Character slots are definitely something I want more of, but that middle tier ends up being much more expensive than what I could buy via gems on my own ($25 vs $10). But once you hit the Ultimate tier… things change. It costs $50 for 4000 gems, bringing down the hypothetical cost of the Ultimate tier down to the Standard level. But since you get the character slot from the previous tier too, the scenario is that I would get 5500 gems worth of things I value (or roughly $70) and the expansion itself for $10.

How could I possibly afford not to purchase the Ultimate edition of this expansion?!

It’s a trap, of course. Ish. Getting an MMO expansion for $30 straight-up is pretty good, notwithstanding it comes with something as valuable as a Shared Inventory Slot. And let’s also be clear that nothing here is breaking my bank – I’m just a parsimonious bastard. But kudos to the accountants at ArenaNet for making me do some math and seriously consider paying $80 for something I’ve spent less on in the last nine years of playing.

[Fake Edit: Black Friday Sale Edition]

I drafted everything above last week, but as it turns out, there are sales happening on Black Friday:

  • 20% off Gem Cards – $20 = 2000 gems ($25 normal)
  • 20% off Shared Inventory slot – 560/1512/2240 gems (700/1890/2800 normal)

Doing the math… nothing much changes, actually. The relative value of the Ultimate deal drops since it costs $40 for 4000 gems instead of $50, but that still doesn’t make the Deluxe edition worth it at all.
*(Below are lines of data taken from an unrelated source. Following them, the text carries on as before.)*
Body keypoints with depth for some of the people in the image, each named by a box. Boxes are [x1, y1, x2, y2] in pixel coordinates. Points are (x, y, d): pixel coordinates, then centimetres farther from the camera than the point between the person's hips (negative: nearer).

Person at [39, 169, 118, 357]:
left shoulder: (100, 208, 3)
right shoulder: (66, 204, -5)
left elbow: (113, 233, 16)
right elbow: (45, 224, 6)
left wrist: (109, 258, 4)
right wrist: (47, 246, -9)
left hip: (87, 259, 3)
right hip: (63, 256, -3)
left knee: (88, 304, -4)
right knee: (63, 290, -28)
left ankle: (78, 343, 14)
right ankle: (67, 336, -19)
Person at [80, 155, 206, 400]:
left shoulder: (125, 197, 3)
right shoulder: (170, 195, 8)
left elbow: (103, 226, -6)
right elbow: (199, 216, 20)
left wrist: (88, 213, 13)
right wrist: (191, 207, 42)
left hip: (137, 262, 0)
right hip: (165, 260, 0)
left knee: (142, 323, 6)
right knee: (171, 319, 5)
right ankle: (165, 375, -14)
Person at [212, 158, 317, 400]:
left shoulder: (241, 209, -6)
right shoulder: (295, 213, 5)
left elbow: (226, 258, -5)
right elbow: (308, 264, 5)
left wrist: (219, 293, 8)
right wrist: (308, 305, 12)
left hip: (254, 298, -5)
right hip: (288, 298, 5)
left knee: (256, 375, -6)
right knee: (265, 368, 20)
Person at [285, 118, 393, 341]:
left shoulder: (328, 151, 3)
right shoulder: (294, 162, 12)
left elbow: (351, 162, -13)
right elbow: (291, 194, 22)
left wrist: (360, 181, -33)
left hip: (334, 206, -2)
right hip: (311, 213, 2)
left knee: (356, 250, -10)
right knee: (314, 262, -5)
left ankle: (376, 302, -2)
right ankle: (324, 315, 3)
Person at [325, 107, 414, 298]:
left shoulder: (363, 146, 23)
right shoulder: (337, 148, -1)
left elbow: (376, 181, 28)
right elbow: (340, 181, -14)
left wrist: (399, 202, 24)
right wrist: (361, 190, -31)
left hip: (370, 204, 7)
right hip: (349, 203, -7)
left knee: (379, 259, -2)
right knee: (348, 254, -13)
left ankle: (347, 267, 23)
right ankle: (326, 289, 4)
What it does do is make it a bit palatable to skip the Ultimate tier and just buy what you need with gems. Getting 4000 gems with the Ultimate tier all at once will mean they’re gone on possibly silly shit within minutes. For example, there are infinite gathering tools on discount currently, and those + 3 shared inventory slots is basically 4000 gems right there.

On the other hand… ugh. The “discount” forces you into the $20 for 2000 gems category, which means that I’m going to be buying the Standard edition ($30) + 2000 gems ($20) and immediately spending at least 800 of them on a character slot anyway. Having 1200 leftover gems is, again, way better than the Deluxe edition. But now I’m at $50 vs $80 for the Ultimate, the latter of which includes a Character Slot.

Like, props to the fucking sadistic accountants over there at ArenaNet, but this shit right here is a dumb position for any player to be in. I shouldn’t need to do calculus to see if something is a good deal or not. Yeah, my situation in valuing only certain items is probably unique, but needing to math things out at all is likely to result in my purchasing nothing instead, as all thought shuts down from overheating.

That and, you know, I could buy a lot of other games for $80. Probably 4-8 of them, even.